Alireza
Alireza

Reputation: 10476

Spoofing .net assemblies and discuss about a previously posted note

I searched for proctecting .net assemblies from spoofing and found this post very useful. However, I see a very clear contradiction in the post. In one point it is stated that strong name is not useful if the user is complicit:

But if the user is complicit in the spoofing (which would be the case if he is trying to cheat), then code signing will be no more than a speed bump and provides no real protection. Certainly, Strong Names don't provide protection comparable to e.g. PunkBuster.
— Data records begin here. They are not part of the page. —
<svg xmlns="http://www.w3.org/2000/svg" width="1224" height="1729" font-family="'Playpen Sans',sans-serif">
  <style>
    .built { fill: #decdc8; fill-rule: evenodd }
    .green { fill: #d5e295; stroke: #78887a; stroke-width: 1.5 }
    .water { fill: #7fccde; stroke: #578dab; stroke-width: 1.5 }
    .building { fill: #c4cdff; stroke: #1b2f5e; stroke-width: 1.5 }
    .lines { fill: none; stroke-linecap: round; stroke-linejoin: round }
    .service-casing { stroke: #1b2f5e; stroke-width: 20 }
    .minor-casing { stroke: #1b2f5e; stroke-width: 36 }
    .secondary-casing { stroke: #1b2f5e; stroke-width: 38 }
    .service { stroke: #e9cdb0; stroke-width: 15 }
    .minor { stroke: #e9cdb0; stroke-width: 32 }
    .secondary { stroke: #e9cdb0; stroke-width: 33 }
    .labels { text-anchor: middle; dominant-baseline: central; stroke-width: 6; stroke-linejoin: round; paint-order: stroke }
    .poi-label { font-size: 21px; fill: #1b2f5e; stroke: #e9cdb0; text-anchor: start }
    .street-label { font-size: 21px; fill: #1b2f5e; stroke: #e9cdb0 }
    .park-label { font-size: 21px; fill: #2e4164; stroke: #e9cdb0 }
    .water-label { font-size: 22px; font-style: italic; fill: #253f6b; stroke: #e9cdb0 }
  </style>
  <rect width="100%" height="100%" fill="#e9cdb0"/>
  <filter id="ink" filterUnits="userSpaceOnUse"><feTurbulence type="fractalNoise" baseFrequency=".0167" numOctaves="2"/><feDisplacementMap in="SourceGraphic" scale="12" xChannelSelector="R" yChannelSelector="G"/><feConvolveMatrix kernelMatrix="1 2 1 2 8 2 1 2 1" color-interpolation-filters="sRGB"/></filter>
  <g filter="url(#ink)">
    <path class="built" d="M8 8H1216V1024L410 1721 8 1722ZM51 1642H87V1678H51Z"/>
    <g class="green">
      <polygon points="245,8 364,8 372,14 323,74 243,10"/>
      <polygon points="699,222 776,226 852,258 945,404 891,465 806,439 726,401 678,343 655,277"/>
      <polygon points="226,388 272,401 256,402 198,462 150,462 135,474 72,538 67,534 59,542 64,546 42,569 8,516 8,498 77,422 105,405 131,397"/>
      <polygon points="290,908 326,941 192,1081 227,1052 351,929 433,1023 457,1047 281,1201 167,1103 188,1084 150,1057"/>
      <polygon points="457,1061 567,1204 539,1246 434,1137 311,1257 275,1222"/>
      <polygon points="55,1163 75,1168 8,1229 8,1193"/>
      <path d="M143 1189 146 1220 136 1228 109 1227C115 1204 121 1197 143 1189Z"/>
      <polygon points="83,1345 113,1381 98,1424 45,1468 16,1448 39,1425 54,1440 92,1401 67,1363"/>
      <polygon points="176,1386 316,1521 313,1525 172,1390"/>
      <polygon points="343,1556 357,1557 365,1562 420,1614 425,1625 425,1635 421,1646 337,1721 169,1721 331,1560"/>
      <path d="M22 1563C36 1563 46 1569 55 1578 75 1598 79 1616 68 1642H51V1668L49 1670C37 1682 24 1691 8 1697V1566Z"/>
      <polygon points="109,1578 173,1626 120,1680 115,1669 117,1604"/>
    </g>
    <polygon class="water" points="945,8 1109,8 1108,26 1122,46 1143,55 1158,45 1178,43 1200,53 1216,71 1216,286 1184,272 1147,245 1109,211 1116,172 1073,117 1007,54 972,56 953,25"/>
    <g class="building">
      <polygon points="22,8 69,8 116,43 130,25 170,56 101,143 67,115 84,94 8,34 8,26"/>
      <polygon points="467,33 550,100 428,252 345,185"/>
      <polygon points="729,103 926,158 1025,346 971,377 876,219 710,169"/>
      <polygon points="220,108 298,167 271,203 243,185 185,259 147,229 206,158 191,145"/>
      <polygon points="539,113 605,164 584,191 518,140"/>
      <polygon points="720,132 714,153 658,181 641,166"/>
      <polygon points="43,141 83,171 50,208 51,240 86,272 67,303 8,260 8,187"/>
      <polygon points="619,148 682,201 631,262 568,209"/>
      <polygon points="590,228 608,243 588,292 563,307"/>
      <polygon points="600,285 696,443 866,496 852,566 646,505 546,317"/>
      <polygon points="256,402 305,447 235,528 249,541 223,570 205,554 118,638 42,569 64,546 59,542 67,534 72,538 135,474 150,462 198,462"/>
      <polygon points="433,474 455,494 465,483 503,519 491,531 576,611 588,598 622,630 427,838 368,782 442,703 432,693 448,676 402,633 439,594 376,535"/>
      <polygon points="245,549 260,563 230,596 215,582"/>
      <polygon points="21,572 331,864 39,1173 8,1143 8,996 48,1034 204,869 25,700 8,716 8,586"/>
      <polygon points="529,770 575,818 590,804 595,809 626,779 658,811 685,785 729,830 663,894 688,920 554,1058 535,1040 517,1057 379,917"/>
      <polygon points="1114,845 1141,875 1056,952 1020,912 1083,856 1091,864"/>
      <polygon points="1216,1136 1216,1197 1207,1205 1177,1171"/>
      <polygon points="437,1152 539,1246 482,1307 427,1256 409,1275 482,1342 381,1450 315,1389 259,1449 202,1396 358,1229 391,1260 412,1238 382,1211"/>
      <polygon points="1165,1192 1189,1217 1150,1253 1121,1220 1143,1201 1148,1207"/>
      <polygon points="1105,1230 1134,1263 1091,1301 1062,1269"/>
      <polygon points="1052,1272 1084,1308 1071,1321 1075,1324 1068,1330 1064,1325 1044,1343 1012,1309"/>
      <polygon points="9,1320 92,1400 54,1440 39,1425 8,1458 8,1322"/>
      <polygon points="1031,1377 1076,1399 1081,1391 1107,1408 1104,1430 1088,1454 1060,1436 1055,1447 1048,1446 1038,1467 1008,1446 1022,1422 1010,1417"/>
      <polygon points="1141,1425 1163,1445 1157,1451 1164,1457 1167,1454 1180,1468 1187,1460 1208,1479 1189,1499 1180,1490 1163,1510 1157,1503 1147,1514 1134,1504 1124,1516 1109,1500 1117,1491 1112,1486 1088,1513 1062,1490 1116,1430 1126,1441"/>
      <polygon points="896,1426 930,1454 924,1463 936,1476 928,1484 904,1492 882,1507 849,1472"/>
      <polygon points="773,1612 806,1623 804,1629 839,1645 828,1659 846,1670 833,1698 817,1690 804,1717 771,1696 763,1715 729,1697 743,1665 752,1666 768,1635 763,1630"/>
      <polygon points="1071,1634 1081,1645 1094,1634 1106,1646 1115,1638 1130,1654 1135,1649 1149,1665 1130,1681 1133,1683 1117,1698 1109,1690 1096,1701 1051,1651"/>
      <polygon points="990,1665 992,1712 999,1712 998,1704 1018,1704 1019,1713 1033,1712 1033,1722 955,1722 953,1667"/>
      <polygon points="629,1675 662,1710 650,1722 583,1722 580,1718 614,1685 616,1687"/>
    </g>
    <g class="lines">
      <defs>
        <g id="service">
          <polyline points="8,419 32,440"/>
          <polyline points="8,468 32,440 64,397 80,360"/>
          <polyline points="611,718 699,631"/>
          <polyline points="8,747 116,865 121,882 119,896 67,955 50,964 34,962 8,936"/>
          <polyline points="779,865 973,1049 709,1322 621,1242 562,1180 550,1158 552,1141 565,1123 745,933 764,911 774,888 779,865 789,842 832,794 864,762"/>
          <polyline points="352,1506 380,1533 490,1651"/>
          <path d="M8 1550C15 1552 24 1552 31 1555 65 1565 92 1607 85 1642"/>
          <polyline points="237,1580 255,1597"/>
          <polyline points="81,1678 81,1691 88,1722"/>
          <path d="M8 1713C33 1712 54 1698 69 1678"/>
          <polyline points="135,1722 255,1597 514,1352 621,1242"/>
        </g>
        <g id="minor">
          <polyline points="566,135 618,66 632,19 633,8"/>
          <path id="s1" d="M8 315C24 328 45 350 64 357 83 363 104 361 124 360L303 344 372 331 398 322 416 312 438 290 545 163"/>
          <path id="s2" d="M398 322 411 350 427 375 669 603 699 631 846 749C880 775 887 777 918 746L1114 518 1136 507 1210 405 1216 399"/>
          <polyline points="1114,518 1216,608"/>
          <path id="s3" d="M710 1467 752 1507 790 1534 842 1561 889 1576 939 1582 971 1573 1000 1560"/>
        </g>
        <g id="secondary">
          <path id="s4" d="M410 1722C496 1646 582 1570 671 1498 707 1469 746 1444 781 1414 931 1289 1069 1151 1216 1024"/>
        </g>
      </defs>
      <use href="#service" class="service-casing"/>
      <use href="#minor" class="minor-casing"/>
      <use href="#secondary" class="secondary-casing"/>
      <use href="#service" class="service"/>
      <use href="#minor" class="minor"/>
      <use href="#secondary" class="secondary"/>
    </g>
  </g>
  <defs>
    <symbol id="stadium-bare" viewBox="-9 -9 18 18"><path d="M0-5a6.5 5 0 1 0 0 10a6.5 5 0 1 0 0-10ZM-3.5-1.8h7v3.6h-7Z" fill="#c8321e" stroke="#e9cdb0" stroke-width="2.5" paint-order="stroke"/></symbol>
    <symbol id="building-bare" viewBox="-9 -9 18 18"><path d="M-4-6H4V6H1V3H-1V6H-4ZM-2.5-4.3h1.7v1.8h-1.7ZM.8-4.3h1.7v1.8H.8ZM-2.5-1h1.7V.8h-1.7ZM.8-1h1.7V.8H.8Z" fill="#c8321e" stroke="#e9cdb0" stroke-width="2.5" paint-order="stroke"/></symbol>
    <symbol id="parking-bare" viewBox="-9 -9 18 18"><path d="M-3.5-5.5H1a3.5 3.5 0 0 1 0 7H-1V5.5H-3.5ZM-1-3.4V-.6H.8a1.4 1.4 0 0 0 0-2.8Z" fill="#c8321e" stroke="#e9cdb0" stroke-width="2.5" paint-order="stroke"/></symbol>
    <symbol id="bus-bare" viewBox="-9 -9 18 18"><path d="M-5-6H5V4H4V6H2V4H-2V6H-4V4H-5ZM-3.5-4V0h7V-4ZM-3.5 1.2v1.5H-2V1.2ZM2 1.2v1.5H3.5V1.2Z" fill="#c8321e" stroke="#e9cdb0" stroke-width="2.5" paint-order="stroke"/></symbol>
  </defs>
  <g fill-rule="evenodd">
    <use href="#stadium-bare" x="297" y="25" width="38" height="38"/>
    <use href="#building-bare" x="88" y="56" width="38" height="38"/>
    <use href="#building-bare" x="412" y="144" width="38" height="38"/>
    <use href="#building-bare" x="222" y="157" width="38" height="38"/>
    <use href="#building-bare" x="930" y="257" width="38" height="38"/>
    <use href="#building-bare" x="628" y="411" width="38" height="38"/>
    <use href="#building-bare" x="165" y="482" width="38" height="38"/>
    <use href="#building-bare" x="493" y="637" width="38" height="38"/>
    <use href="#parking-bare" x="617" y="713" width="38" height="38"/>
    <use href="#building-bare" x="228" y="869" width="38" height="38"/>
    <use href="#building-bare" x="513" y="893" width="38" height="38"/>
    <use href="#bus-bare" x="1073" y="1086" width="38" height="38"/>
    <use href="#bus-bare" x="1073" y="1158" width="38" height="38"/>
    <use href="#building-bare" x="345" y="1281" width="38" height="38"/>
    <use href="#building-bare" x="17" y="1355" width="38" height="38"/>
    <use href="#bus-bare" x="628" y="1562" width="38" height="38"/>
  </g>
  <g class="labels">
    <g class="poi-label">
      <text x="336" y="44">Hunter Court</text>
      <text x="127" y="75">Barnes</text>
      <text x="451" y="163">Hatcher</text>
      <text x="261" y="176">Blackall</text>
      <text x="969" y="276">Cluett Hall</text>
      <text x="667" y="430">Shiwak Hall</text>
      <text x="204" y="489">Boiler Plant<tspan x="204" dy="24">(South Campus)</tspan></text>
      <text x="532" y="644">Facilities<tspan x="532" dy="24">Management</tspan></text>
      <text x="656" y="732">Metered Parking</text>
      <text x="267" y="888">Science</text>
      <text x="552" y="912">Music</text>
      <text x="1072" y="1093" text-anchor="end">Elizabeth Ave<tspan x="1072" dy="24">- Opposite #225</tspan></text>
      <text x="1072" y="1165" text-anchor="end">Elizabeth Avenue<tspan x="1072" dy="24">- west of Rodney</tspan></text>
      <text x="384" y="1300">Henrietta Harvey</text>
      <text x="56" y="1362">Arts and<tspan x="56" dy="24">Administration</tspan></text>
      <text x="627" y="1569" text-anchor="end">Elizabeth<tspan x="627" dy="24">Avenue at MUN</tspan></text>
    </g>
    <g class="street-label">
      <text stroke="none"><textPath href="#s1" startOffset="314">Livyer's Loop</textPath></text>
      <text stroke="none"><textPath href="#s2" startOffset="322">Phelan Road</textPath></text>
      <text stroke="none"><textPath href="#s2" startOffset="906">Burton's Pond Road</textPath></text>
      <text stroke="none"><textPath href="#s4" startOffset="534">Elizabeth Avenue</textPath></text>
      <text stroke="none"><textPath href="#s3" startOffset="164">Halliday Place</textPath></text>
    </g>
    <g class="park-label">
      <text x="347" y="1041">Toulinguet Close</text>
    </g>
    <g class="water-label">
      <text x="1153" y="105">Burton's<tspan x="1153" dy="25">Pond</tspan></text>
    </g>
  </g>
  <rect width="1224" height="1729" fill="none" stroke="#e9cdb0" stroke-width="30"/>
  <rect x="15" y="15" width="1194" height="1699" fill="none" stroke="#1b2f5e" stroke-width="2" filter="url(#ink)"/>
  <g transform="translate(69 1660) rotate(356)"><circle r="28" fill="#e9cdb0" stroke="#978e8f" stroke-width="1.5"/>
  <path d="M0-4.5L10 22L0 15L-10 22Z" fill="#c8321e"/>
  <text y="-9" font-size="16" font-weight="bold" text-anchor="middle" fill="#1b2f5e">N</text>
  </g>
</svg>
And few lines later the writer states something completely in contrast:

Then, when you add a reference to your signed assembly, if someone tries to put a different assembly in with the same assembly name (not the fully qualified one, just the name without version, hash and public key) and same type name, the CLR fill fail when trying to load the type, indicating that it couldn't find it; the type is resolved using the fully-qualified assembly name, along with the namespace and type name.

So:

1) Is this a contradiction or I am loosing something? Is the writer in the first paragraph talking about the situation in which validating strong name was disabled and is not going to be re-enabled?

Moreover,surprisingly it is stated that:

If the attacker has the ability to modify the strong name of an assembly that you referenced, then they can just as easily modify your assembly and all others involved in the execution

2) How is it possible to modify a deployed assembly's (for example a DLL) strong name?

Upvotes: 3

Views: 223

Answers (1)

Iridium
Iridium

Reputation: 23721

There doesn't appear to be a contradiction here - the second quote indicates correctly that simply replacing the referenced assembly with another one containing types of the same name, has a different (or no) strong-name will fail because this assembly will not match the one indicated in the reference. Essentially, this is the system's way of protecting itself from modification not intended by the user.

However, if the modification is intended (i.e. the user is complicit, per the first quote) then there are simple means to enable loading of a modified assembly, for example by disabling strong-name checks (which would allow an assembly with an invalid signature, say as a result of it having been modified) to still be loaded, or by changing the assembly reference itself.

In answer to your second question, whilst the standard assembly signing tool sn doesn't have an option to replace an assembly's strong name with another, it is certainly possible, and a brief search should find various tools capable of doing so. (In fact, it's easy enough to do it with a simple hex editor).